**WHAT TO DO**
Omit every picture while you reproduce the entries that follow word for word.

[Image comparison data]
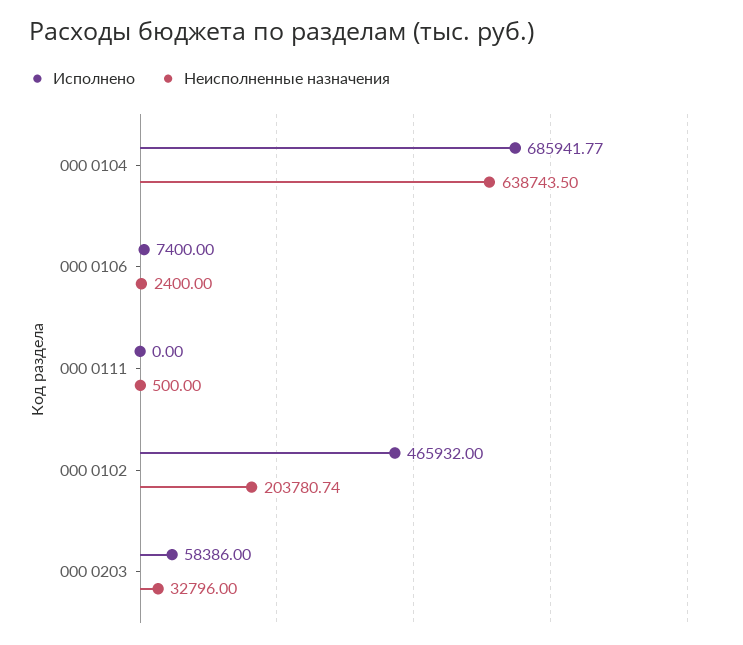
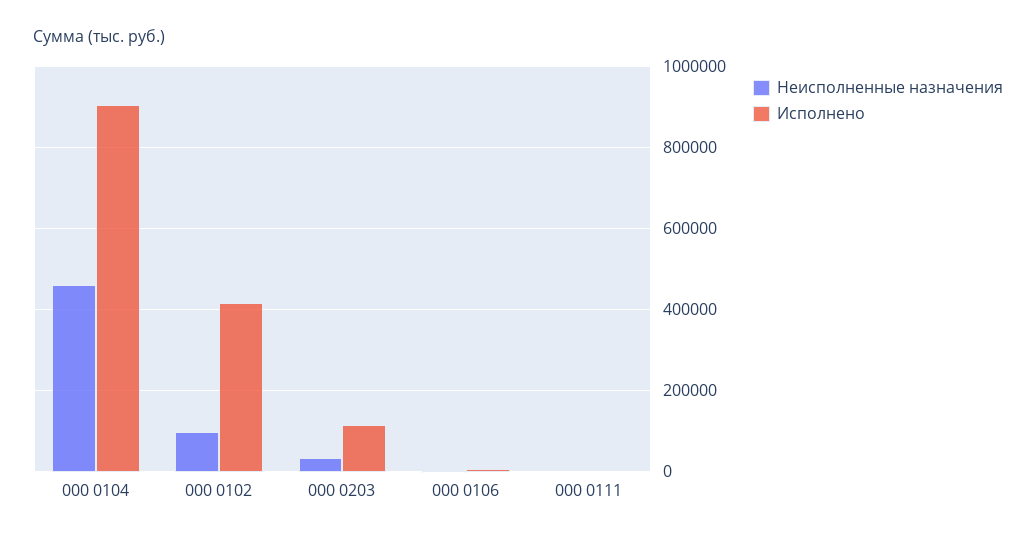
  {
    "Исполнено": {
-     "000 0104": 685941.77,
+     "000 0104": 900000,
      "000 0106": 7400,
      "000 0111": 0,
-     "000 0102": 465932,
+     "000 0102": 420000,
-     "000 0203": 58386
+     "000 0203": 120000
    },
    "Неисполненные назначения": {
-     "000 0104": 638743.5,
+     "000 0104": 460000,
      "000 0106": 2400,
      "000 0111": 500,
-     "000 0102": 203780.74,
+     "000 0102": 100000,
      "000 0203": 32796
    }
  }

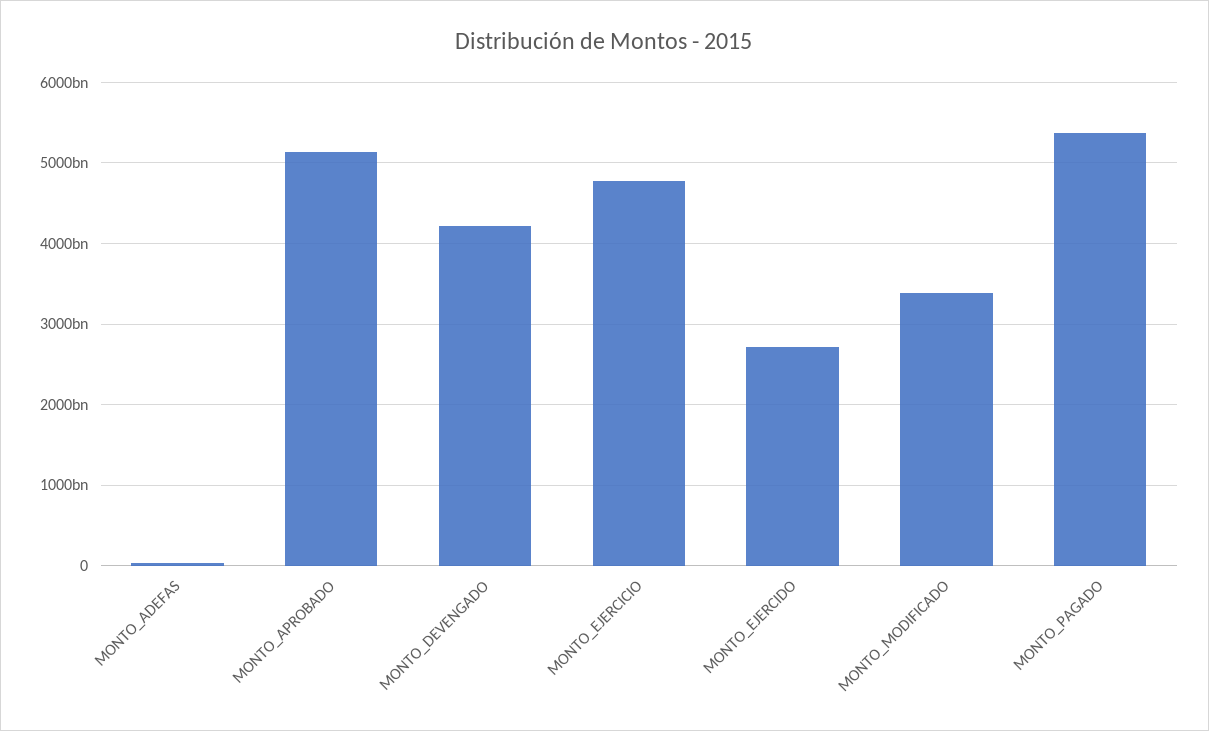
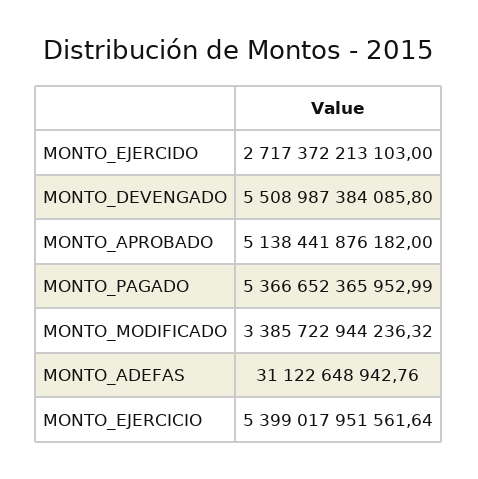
  {
    "MONTO_ADEFAS": 31122648942.76,
    "MONTO_APROBADO": 5138441876182,
-   "MONTO_DEVENGADO": 4200000000000,
+   "MONTO_DEVENGADO": 5508987384085.8,
-   "MONTO_EJERCICIO": 4800000000000,
+   "MONTO_EJERCICIO": 5399017951561.64,
    "MONTO_EJERCIDO": 2717372213103,
    "MONTO_MODIFICADO": 3385722944236.32,
    "MONTO_PAGADO": 5366652365952.99
  }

**RESULT**
  {
    "Исполнено": {
-     "000 0104": 685941.77,
+     "000 0104": 900000,
      "000 0106": 7400,
      "000 0111": 0,
-     "000 0102": 465932,
+     "000 0102": 420000,
-     "000 0203": 58386
+     "000 0203": 120000
    },
    "Неисполненные назначения": {
-     "000 0104": 638743.5,
+     "000 0104": 460000,
      "000 0106": 2400,
      "000 0111": 500,
-     "000 0102": 203780.74,
+     "000 0102": 100000,
      "000 0203": 32796
    }
  }

  {
    "MONTO_ADEFAS": 31122648942.76,
    "MONTO_APROBADO": 5138441876182,
-   "MONTO_DEVENGADO": 4200000000000,
+   "MONTO_DEVENGADO": 5508987384085.8,
-   "MONTO_EJERCICIO": 4800000000000,
+   "MONTO_EJERCICIO": 5399017951561.64,
    "MONTO_EJERCIDO": 2717372213103,
    "MONTO_MODIFICADO": 3385722944236.32,
    "MONTO_PAGADO": 5366652365952.99
  }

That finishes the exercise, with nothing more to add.